Glioblastoma (GBM) is the most common and aggressive form of brain cancer.  Glioblastoma stem cells (GSCs) are thought to be the primary cause of growth of the initial tumor, despite only making up about 1% of the total tumor cells, and of tumor regrowth after they invade the surrounding brain tissue to escape surgical resection.  Further understanding of GSCs and how they relate to “differentiated” (non-stem) GBM cells is essential to understanding how GBM grows and spreads within the brain. I tested the hypothesis that GSCs are a cell “state” (vs. a stable cell phenotype) that can be induced by specific cell culture conditions. To approach this, several long-established non-GSC GBM cell lines were grown in both their normal high-serum (differentiation) media and in stem-cell media, followed by analysis of expression for several GSC marker proteins. After a week or more in the different media, cells were fixed and fluorescently stained for nestin, sox-2, integrin α6, and L1CAM and analyzed by flow cytometry.  The data was analyzed to determine if the percentage of cells expressing the proteins differed depending on the type of, and length of time in, the different media. Results varied widely between different GBM cell lines.

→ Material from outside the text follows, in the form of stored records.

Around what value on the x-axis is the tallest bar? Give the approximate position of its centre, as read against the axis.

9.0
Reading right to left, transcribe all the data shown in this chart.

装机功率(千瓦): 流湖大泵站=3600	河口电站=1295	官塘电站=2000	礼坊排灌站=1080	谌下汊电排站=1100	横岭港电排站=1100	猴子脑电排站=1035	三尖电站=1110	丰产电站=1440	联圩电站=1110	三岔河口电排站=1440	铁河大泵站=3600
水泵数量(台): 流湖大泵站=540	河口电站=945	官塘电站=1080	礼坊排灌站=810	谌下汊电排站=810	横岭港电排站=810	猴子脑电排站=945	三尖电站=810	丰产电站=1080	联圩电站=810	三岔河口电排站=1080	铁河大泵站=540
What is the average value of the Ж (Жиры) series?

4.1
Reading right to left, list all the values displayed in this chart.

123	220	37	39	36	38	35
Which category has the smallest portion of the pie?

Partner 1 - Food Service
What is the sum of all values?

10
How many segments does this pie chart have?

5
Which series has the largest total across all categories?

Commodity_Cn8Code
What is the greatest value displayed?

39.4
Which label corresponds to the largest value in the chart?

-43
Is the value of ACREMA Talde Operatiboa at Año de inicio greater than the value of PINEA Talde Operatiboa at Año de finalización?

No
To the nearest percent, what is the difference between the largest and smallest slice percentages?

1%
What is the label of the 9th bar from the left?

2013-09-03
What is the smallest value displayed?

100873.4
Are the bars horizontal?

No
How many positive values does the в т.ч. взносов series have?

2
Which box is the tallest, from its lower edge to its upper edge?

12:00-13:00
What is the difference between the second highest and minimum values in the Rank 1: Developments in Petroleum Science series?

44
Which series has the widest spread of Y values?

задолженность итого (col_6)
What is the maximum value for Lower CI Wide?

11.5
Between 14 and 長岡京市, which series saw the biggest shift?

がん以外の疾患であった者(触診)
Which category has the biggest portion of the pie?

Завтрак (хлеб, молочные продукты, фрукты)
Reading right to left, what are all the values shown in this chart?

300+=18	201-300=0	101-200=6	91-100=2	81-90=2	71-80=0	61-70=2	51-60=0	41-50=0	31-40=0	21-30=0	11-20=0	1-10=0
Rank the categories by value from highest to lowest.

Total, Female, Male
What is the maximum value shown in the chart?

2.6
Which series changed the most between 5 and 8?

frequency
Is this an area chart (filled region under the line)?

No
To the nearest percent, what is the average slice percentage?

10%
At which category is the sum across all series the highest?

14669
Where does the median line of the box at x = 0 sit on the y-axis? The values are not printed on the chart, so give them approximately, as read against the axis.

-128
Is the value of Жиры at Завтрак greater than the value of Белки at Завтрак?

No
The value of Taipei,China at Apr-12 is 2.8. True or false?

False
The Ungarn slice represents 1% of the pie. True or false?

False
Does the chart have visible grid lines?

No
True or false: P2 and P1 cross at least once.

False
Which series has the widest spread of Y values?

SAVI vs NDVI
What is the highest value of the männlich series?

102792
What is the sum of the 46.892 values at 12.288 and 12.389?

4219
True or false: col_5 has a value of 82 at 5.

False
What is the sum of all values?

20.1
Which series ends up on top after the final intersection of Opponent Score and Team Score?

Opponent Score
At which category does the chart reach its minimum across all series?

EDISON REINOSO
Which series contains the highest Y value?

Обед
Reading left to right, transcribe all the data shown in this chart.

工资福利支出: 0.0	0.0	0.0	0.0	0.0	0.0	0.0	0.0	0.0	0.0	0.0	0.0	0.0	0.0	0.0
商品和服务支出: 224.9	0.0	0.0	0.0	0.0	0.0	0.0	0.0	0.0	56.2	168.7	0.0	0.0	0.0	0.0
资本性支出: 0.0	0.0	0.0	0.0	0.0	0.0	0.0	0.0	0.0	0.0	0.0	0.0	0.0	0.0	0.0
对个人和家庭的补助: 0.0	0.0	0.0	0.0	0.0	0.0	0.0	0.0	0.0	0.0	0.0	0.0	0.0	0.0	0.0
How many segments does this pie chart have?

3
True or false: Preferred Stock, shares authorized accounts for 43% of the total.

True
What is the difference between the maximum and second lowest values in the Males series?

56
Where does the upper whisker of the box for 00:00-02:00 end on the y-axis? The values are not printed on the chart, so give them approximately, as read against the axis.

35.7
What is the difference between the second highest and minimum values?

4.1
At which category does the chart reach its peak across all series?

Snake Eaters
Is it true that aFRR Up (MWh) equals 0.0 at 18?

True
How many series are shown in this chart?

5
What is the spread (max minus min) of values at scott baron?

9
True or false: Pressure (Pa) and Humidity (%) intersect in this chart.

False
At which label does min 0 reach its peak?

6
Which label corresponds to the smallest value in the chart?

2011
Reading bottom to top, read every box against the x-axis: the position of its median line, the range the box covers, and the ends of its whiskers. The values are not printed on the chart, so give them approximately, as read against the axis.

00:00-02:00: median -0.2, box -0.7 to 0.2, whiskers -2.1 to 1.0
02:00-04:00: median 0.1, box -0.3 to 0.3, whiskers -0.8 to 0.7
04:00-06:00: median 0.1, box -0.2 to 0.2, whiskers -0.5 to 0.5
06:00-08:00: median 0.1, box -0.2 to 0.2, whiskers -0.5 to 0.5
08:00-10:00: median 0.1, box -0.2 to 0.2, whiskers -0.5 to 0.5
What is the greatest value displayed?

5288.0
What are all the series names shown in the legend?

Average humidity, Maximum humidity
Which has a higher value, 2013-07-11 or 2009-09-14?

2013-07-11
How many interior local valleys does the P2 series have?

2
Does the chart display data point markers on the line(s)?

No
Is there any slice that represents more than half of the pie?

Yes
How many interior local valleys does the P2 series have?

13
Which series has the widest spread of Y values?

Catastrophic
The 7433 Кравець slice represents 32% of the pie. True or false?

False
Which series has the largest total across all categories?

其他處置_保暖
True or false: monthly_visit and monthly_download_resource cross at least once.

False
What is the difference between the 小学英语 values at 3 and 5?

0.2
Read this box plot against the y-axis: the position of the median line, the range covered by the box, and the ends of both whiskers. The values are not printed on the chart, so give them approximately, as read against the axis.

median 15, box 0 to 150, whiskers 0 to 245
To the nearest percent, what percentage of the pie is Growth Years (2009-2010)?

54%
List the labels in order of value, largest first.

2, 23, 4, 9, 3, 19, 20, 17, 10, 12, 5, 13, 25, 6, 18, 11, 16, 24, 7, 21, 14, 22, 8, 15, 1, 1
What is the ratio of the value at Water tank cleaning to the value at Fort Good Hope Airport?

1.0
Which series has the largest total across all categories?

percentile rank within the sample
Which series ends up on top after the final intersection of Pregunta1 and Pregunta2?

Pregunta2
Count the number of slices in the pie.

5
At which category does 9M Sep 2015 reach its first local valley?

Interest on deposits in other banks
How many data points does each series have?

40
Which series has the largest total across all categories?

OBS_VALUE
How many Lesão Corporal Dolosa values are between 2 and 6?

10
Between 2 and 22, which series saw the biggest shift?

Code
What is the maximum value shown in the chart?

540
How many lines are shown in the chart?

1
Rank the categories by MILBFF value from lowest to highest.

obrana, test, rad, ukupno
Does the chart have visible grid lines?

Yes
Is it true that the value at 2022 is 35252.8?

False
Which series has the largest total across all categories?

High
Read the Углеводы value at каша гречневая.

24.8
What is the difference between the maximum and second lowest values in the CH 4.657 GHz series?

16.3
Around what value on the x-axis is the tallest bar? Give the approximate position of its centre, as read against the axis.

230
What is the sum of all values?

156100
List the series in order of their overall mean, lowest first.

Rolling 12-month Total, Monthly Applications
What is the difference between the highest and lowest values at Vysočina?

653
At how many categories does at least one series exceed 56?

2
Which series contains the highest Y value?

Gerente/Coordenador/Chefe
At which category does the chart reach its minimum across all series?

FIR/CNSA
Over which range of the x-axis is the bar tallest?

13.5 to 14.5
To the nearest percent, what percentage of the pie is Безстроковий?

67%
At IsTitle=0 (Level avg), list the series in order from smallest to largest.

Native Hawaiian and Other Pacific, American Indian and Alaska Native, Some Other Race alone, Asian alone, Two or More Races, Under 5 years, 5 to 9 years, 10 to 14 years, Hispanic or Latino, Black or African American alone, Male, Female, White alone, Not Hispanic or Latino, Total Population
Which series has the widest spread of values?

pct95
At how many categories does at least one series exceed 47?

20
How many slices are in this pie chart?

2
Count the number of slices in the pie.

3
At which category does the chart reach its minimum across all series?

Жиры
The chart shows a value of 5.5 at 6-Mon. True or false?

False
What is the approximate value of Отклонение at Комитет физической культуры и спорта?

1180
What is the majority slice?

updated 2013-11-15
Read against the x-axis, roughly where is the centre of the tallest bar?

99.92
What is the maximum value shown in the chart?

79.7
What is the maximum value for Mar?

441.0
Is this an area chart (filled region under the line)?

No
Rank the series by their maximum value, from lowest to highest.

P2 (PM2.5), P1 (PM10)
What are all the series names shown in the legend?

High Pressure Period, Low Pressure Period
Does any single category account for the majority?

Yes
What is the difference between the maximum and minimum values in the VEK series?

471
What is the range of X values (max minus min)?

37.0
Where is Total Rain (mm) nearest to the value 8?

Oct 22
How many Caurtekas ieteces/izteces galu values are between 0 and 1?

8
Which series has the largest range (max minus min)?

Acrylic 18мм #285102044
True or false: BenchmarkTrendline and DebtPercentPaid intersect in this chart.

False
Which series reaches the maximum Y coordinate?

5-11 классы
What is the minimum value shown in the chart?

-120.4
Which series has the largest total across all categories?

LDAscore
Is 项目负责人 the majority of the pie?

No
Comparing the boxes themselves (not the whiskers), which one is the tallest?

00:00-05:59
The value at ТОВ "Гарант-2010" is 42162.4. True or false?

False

U-87 MG and U-118 MG cells detached from the culture dishes in stem cell media and were not further analyzed. T98G cells showed an increase in the percentage of all GSC markers after seven and twenty days in stem cell media.  U-373 MG cells showed different changes depending on their time in stem cell media.  Patient-derived GSCs that were previously grown in differentiation media and then grown again in stem-cell media were also analyzed for marker expression. In vivo injection experiments also were begun to determine if the growth and invasive abilities differed between cells grown in the different media. It is concluded that expression of GSC “marker” proteins can be modulated by growing GBM cells in stem cell media.  Functional consequences of the marker expression changes have yet to be determined.